Wednesday, 8 December 2004

Road Trip

Bails and I are going on another great adventure. We've hired the car already. Its going to be fab. There will be singing along to old family faves (mine include a strange mix of Ray Charles, Dolly Parton and Boney M, it was only recently that we discovered that hers are very similar but are likely also to include Queen).

We've done this before - for some reason we like to do the driving thing, disadvantage is that I'm the only one who can drive.

Most recently we went to France and stayed in a cottage up some single track road 100 miles south of Toulouse. Great countryside. On the way I got a terrible phonecall from the Boyfiend who had just found out his sister had died and in the mind scramble that followed I managed to clip the wing mirrors of all the cars parked on the main street in a town we were going through. Quite some going I thought.

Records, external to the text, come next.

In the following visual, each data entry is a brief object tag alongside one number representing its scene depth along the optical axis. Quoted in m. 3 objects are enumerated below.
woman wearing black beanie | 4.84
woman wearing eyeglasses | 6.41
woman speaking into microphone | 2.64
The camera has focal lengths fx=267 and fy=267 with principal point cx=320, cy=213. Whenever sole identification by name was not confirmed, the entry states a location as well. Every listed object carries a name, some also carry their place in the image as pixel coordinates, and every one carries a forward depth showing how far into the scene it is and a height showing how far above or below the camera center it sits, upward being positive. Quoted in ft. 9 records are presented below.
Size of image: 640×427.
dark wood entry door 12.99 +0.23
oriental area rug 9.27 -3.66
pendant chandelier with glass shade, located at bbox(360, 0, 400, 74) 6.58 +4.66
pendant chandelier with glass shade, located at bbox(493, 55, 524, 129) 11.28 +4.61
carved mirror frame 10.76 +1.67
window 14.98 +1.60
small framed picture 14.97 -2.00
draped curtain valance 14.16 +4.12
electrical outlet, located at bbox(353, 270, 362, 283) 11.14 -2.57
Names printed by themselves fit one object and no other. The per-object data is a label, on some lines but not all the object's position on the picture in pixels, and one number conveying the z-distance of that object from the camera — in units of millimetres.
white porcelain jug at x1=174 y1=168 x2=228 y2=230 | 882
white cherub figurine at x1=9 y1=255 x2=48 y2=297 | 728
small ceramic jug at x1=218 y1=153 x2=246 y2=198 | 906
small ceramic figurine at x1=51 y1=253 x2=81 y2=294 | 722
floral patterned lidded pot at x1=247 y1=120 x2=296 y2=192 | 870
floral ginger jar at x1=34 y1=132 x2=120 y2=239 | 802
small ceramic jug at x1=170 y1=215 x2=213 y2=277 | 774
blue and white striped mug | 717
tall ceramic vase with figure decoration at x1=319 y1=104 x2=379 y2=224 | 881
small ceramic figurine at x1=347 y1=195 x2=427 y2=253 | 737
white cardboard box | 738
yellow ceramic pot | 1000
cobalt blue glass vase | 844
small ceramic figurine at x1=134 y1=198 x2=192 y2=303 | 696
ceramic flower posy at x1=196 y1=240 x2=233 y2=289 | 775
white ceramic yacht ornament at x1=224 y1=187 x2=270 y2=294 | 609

Later in the trip we were on a roundabout when I recognised some people who shared the same morning train as me, not knowing their names I shouted, "Haringey Folks!" loudly out the window but we didn't have time to see if they noticed. Incidentally, on my return to the commute I kept wanting to say to them (they were a young couple - he had red curly hair and she was waif-like, could've been French) how did they enjoy the south of France, but never got up the courage. Finally, I decided that they must have split up because he started only coming to the station alone, had a major overhaul and shaved his hair off.

We set the scene however in South Africa. Bails was living with a boyfriend out there and I went to visit - we hired a car to drive down to Addo Elephant Park from Cape Town. Great driving - empty roads, beautiful scenery, fantastic hostel type places. When we reached Addo we kept pulling up to view the elephants, at the watering hole, tonnes together in a group, running etc, for some reason (as is common with a hire car) I couldn't get used to the fact the horn was one of those central plates on the steering wheel and I kept leaning on it and tooting the horn - kept getting the worst looks from everyone else around us. I was mortified. Bails on the other hand, couldn't stop laughing. And I did it more than once. Then it started to rain, and the tracks turned to mud. A nice man from up front in a four wheel drive got out and told me how to drive in such conditions - don't ever hit the brake and go very very slowly. So we inched around the park. I was concentrating so hard by the time we pulled into the carpark I forgot to brake and drove into the wall. Bails practically pee'd her pants.

On our way from there to Port Elizabeth we got caught for speeding through a village. Quite unintentionally. There were some strapping police officers with a speed gun. I held my hands up, and offered to pay, without question. I think the combination of my accent and my willingness to cough up led to them letting me off with a (not terribly) stern caution ("don't let me catch you doing it again") type thing. Nobody could believe it when we got back (300 dollar fine apparently).

So, hopefully none of that this time. But we are looking forward to it.